[Items listed in a dataset]
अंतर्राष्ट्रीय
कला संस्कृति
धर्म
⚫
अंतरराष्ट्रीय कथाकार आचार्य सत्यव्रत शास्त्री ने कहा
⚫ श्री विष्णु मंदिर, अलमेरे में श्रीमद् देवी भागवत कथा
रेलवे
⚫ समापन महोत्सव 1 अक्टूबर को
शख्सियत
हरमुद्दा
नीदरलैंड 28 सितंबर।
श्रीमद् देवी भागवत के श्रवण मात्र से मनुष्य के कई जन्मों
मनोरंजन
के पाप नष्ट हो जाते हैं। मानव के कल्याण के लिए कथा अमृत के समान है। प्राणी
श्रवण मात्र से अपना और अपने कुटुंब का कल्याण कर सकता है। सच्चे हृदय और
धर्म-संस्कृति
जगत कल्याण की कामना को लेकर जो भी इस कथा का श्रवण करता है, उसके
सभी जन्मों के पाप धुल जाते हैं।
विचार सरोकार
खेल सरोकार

WHAT YOU WILL DO - Reproduce, exactly as they stand in the data above, the lines from the one that holds "कला संस्कृति" to the one that holds "जगत कल्याण की", inclusive.

SOLUTION FOR THIS TASK -
कला संस्कृति
धर्म
⚫
अंतरराष्ट्रीय कथाकार आचार्य सत्यव्रत शास्त्री ने कहा
⚫ श्री विष्णु मंदिर, अलमेरे में श्रीमद् देवी भागवत कथा
रेलवे
⚫ समापन महोत्सव 1 अक्टूबर को
शख्सियत
हरमुद्दा
नीदरलैंड 28 सितंबर।
श्रीमद् देवी भागवत के श्रवण मात्र से मनुष्य के कई जन्मों
मनोरंजन
के पाप नष्ट हो जाते हैं। मानव के कल्याण के लिए कथा अमृत के समान है। प्राणी
श्रवण मात्र से अपना और अपने कुटुंब का कल्याण कर सकता है। सच्चे हृदय और
धर्म-संस्कृति
जगत कल्याण की कामना को लेकर जो भी इस कथा का श्रवण करता है, उसके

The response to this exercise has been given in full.